Image-text pointing data:
+ + + + + + +

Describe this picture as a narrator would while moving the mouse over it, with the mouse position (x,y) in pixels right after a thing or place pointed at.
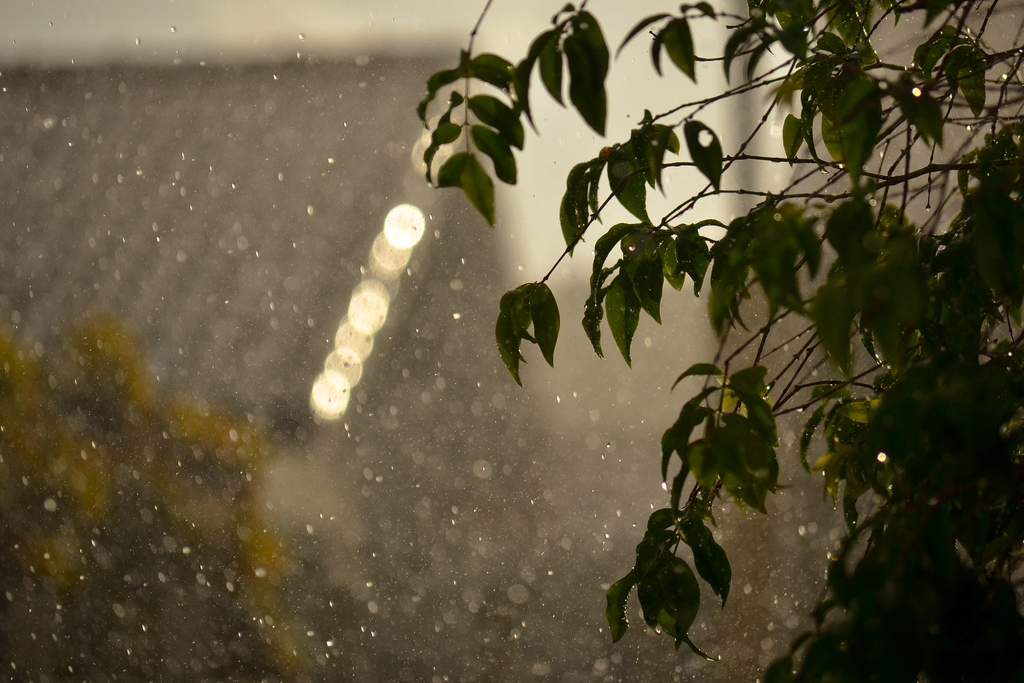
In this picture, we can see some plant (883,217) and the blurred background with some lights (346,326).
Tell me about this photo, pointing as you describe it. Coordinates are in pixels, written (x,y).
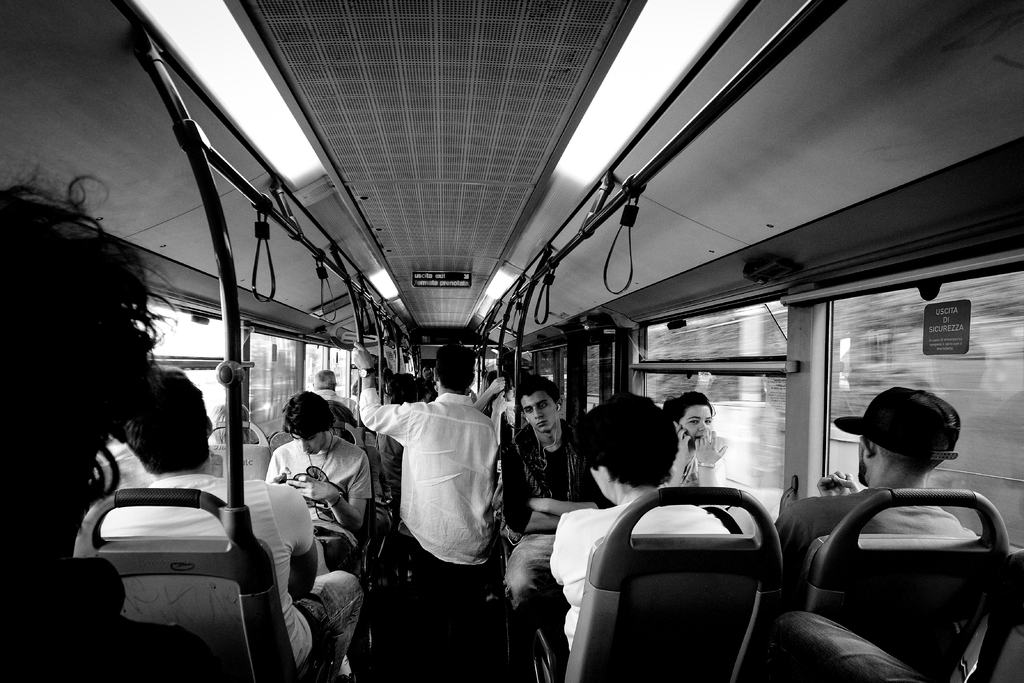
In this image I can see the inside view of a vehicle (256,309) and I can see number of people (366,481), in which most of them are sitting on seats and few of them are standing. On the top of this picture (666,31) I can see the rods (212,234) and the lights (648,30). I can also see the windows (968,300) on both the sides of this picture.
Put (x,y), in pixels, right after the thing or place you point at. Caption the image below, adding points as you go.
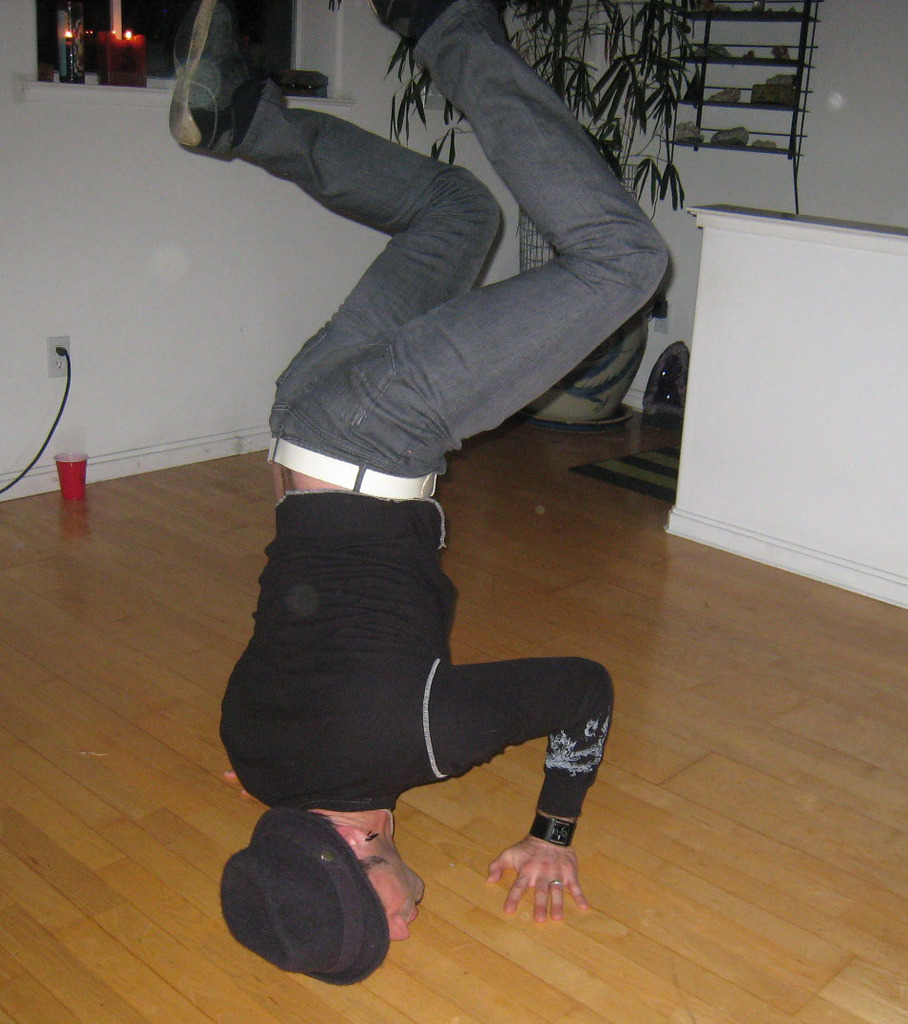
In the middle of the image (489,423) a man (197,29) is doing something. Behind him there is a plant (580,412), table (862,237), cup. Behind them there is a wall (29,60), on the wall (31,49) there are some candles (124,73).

+ + + + + + +

▶ **TASK DIRECTIONS**
Copy each line of the records above exactly as written. Do not carry over any picture.

▶ **EXERCISE RESULT**
Describe this picture as a narrator would while moving the mouse over it, with the mouse position (x,y) in pixels right after a thing or place pointed at.
In this picture, we can see some plant (883,217) and the blurred background with some lights (346,326).
Tell me about this photo, pointing as you describe it. Coordinates are in pixels, written (x,y).
In this image I can see the inside view of a vehicle (256,309) and I can see number of people (366,481), in which most of them are sitting on seats and few of them are standing. On the top of this picture (666,31) I can see the rods (212,234) and the lights (648,30). I can also see the windows (968,300) on both the sides of this picture.
Put (x,y), in pixels, right after the thing or place you point at. Caption the image below, adding points as you go.
In the middle of the image (489,423) a man (197,29) is doing something. Behind him there is a plant (580,412), table (862,237), cup. Behind them there is a wall (29,60), on the wall (31,49) there are some candles (124,73).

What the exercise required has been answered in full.